A la mosquée d'Argentan, les fidèles de la prières du soir refusent que leur religion puisse être assimilée aux tueries perpétrées vendredi soir dans Paris. Le président du conseil régional du culte musulman redoute les amalgames : "il ne faut pas nous confondre avec ces gens-là !"
C'est un cri du coeur, une colère mêlée de crainte : "le terrorisme, c'est la merde ! s'exclame Sancaktar Ulas avec un son accent turc. Il cherche ses mots, pour être certain de bien se faire comprendre. "Tous les jours, cinq fois par jour, on demande à Allah : mon Dieu, il faut arrêter les gens qui font des bêtises". Pour décrire sa conception de l'Islam, il se passe finalement de mots : les bras grands ouverts, il encourage le visiteur à entrer, à venir vers lui.
L'imam de la mosquée renchérit : "l'islam est une religion de paix. D'ailleurs, le Coran dit que tuer quelqu'un, c'est tuer l'humanité". Et Necip Gonul prend soin de réfuter tout lien avec avec les auteurs des attentats : "C'est inacceptable pour les musulmans, pour moi, pour tout le monde. Je partage la peine de la France, et je dis non au terrorisme". Mais la mise au point lui semble nécessaire : depuis les événements tragiques survenus à Paris, beaucoup redoutent d'avoir encore à se justifier, à se défendre...
"On va forcément subir les conséquences de ces actes de terrorisme, pressent Recep Ulasle président du conseil régional du culte musulman. Ces individus s'approprient l'Islam alors que c'est une religion de paix. Mais après ces attentats, nous allons subir l'islamophobie. des gens vont avoir une mauvaise image de nous. Ils vont nous regarder comme des terroristes. Ces amalgames nous font souffrir".

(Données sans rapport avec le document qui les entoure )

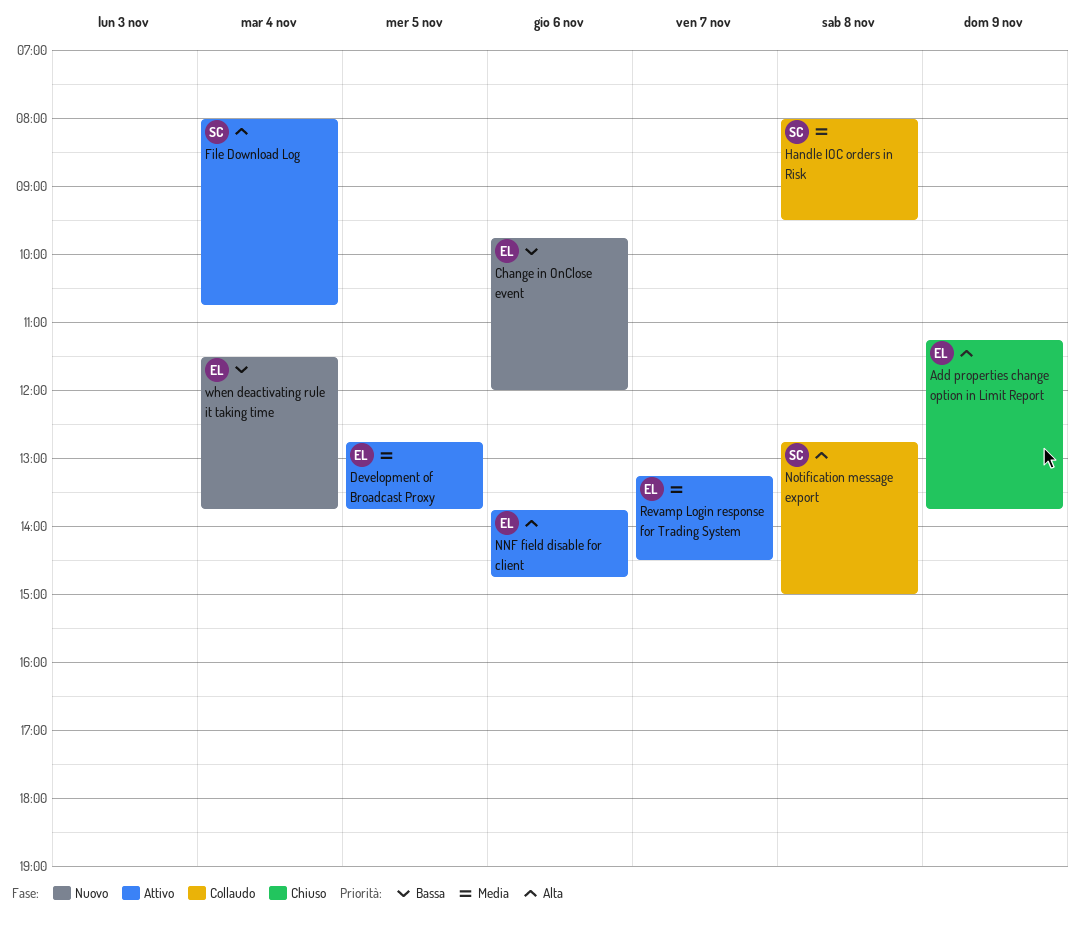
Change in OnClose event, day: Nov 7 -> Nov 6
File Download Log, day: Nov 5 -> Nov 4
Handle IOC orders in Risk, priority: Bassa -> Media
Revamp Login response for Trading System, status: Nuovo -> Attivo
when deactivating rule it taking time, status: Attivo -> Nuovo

Le reportage de Franck Bodereau et Pauline Latrouitte :
"Les gens ne viennent pas nous voir. Ils ne savent pas qui sont les musulmans !"

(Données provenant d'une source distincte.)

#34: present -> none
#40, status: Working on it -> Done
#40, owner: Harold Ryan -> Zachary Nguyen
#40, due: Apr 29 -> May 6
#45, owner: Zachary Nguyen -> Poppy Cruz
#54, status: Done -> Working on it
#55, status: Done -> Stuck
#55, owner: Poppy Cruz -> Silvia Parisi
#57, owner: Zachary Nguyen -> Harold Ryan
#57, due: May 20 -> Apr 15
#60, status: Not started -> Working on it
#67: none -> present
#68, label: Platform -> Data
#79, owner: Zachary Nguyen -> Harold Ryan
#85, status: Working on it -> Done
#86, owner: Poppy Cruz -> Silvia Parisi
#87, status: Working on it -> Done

La déclaration de Necip Gonul, le président du conseil régional du culte musulman :
"Je tiens à présenter mes condoléances aux familles des victimes qui ont beaucoup de chagrin à porter. Ces actes de terrorisme nous dérangent particulièrement. Nous, les jeunes de la deuxième ou troisième génération, nous vivons, ce que nous appelons un islam de France, un islam adapté, avec des coutumes de France et des coutumes de nos pays d'origine, de Turquie, d'Afrique du nord ou d'Asie. Nous n'avons pas de problème avec la république. Nous sommes intégrés. Aujourd'hui, nous sommes confrontés à ces actes de terrorisme, avec des individus qui s'approprient notre religion, alors que l'islam est une religion de paix.

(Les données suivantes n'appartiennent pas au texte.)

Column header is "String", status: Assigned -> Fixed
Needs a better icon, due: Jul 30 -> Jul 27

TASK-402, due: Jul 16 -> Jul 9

Après ces attentats, je redoute l'islamophobie. Des gens vont avoir une mauvaise image de nous. Ils vont nous regarder comme des terroristes. Ces amalgames nous gênent. On va assimiler les extrémistes aux fidèles qui sont ici. Je demande donc à nos concitoyens de ne pas nous mêler à ces affaires. S'il vous plaît, il ne faut pas nous confondre avec ces gens-là.
J'ai été éduqué dans une mosquée dans une mosquée tenue par des arabes. J'ai reçu leur enseignement religieux. On m'a appris qu'il ne fait pas avoir de préjugés sur les individus. Si on veut pouvoir juger quelqu'un, il faut aller à sa rencontre, apprendre à le connaître. Notre porte est toujours ouverte. On participe même aux journées du patrimoine. mais peu de gens viennent nous voir. C'est bien ça le problème : peu de gens savent qui sont les musulmans."